Dora flicked the cigarette to the ground and crushed it under her boot.

"Listen. Gate 9 opens tomorrow at five in the morning. You need to be connected to the Consortium's internal network before that. Without a neural interface, you won't get past the scanners without being flagged. And if you don't get past the scanners, you won't get the file Renko is paying you to retrieve. And without Renko's money, we don't pay Gordo. And if we don't pay Gordo by Friday—"

"I know what happens on Friday," he cut her off.

"Then stop stalling and inject that thing already."

Mateus stared at the syringe for a few more seconds. Then he took a deep breath, rolled up his jacket sleeve, and pressed the needle against the vein in his forearm.

It hurt more than he expected.

The solution went in cold, strange, and soon after he felt the nanites spreading through his bloodstream like tiny sparks of static. It was a sensation he had described dozens of times to clients. Tingling. Pressure behind the eyes. The feeling that someone was remapping the inside of his head with a sewing needle.
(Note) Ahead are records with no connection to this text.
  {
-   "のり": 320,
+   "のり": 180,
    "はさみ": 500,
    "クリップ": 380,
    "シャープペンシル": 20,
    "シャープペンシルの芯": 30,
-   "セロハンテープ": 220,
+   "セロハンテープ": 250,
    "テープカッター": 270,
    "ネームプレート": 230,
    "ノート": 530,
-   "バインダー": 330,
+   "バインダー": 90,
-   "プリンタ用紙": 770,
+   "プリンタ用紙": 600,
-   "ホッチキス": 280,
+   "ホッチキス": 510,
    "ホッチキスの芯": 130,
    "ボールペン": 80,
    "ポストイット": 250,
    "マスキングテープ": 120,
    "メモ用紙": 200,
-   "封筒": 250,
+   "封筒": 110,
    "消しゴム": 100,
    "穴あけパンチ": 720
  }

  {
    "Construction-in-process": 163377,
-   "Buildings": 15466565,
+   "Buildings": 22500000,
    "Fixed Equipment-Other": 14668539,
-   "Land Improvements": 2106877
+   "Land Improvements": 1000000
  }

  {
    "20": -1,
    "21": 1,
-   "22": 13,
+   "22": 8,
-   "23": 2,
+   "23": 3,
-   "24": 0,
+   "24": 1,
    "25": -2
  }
"How is it?" Dora asked, now on her feet, closer.

"Bad," he said honestly.

"It'll pass."

"You've never used one of these."

"No. But you've fixed about two hundred. You should know what to do."
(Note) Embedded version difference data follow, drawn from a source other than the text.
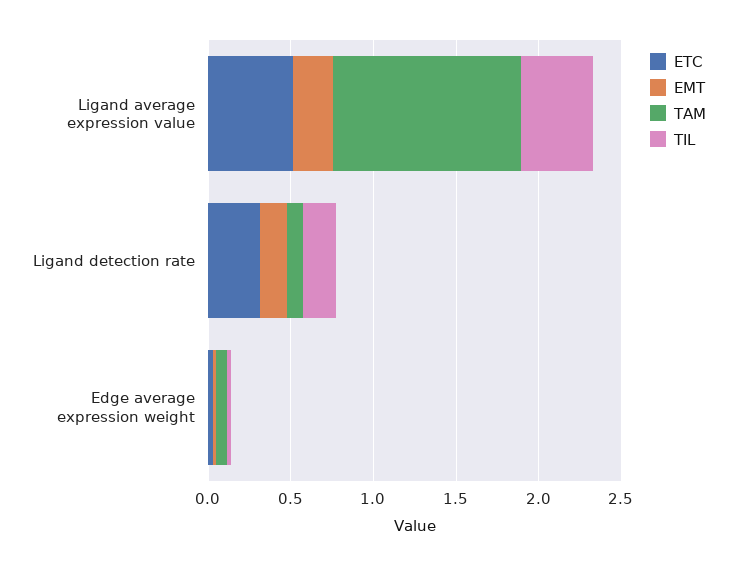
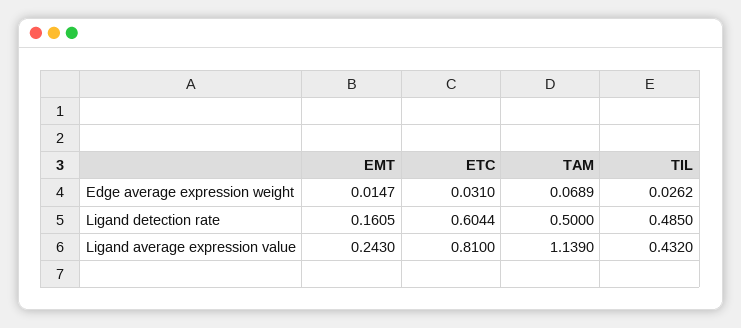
  {
    "ETC": {
-     "Ligand average expression value": 0.5,
+     "Ligand average expression value": 0.81,
-     "Ligand detection rate": 0.3,
+     "Ligand detection rate": 0.6044,
      "Edge average expression weight": 0.031
    },
    "EMT": {
      "Ligand average expression value": 0.243,
      "Ligand detection rate": 0.1605,
      "Edge average expression weight": 0.0147
    },
    "TAM": {
      "Ligand average expression value": 1.139,
-     "Ligand detection rate": 0.1,
+     "Ligand detection rate": 0.5,
      "Edge average expression weight": 0.0689
    },
    "TIL": {
      "Ligand average expression value": 0.432,
-     "Ligand detection rate": 0.2,
+     "Ligand detection rate": 0.485,
      "Edge average expression weight": 0.0262
    }
  }

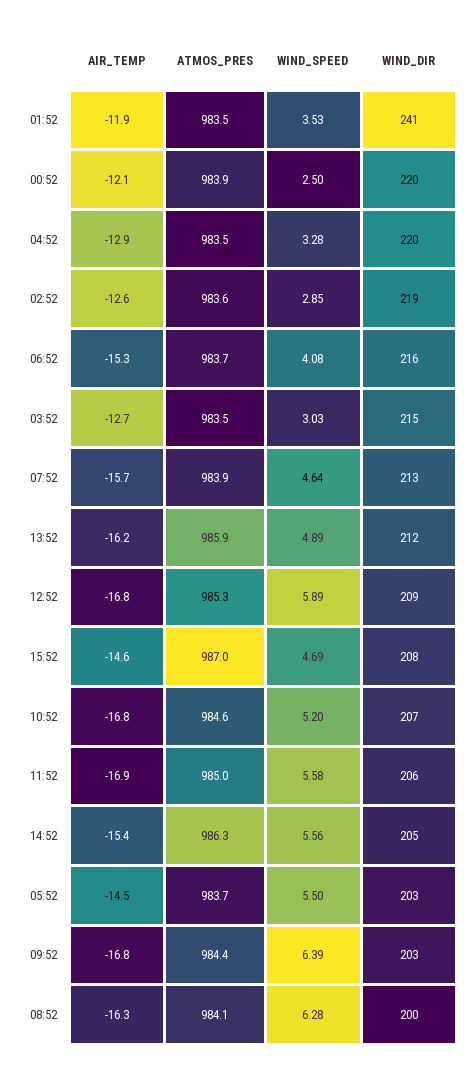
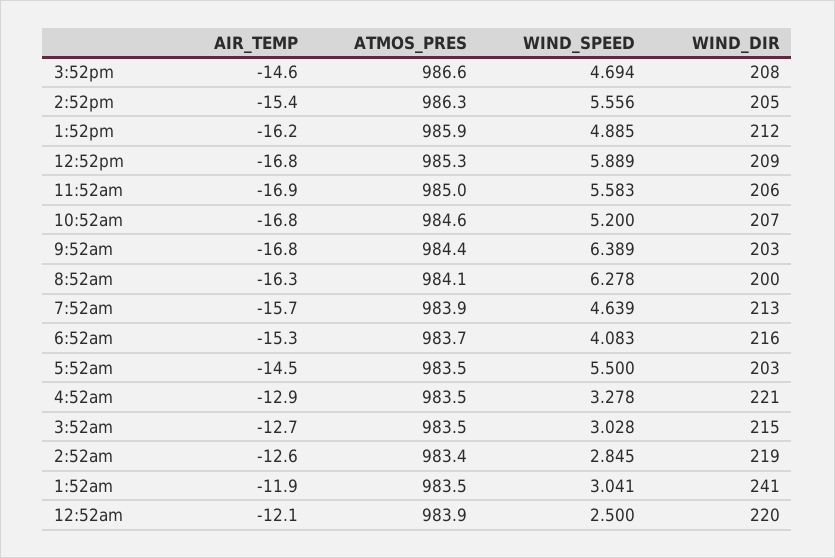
  {
    "AIR_TEMP": {
      "01:52": -11.9,
      "00:52": -12.1,
      "04:52": -12.9,
      "02:52": -12.6,
      "06:52": -15.3,
      "03:52": -12.7,
      "07:52": -15.7,
      "13:52": -16.2,
      "12:52": -16.8,
      "15:52": -14.6,
      "10:52": -16.8,
      "11:52": -16.9,
      "14:52": -15.4,
      "05:52": -14.5,
      "09:52": -16.8,
      "08:52": -16.3
    },
    "ATMOS_PRES": {
      "01:52": 983.5,
      "00:52": 983.9,
      "04:52": 983.5,
-     "02:52": 983.6,
+     "02:52": 983.4,
      "06:52": 983.7,
      "03:52": 983.5,
      "07:52": 983.9,
      "13:52": 985.9,
      "12:52": 985.3,
-     "15:52": 987,
+     "15:52": 986.6,
      "10:52": 984.6,
      "11:52": 985,
      "14:52": 986.3,
-     "05:52": 983.7,
+     "05:52": 983.5,
      "09:52": 984.4,
      "08:52": 984.1
    },
    "WIND_SPEED": {
-     "01:52": 3.53,
+     "01:52": 3.041,
      "00:52": 2.5,
      "04:52": 3.278,
      "02:52": 2.845,
      "06:52": 4.083,
      "03:52": 3.028,
      "07:52": 4.639,
      "13:52": 4.885,
      "12:52": 5.889,
      "15:52": 4.694,
      "10:52": 5.2,
      "11:52": 5.583,
      "14:52": 5.556,
      "05:52": 5.5,
      "09:52": 6.389,
      "08:52": 6.278
    },
    "WIND_DIR": {
      "01:52": 241,
      "00:52": 220,
-     "04:52": 220,
+     "04:52": 221,
      "02:52": 219,
      "06:52": 216,
      "03:52": 215,
      "07:52": 213,
      "13:52": 212,
      "12:52": 209,
      "15:52": 208,
      "10:52": 207,
      "11:52": 206,
      "14:52": 205,
      "05:52": 203,
      "09:52": 203,
      "08:52": 200
    }
  }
He tried to laugh, and it came out as a groan. The headache had already begun—throbbing, lodged just above the nape of his neck, exactly where the nanites needed to cross the blood-brain barrier. That was the worst part. That was where second-rate components usually failed.

But they didn't.

Forty minutes later, Mateus Rael was lying on the floor, staring at the corrugated metal ceiling, and he could feel the signal of Complex 7's network as if it were heat radiating from inside his own skull.

"It worked," he said.

"Of course it worked," Dora replied.

He didn't answer. He was too busy trying not to panic at everything he was starting to hear.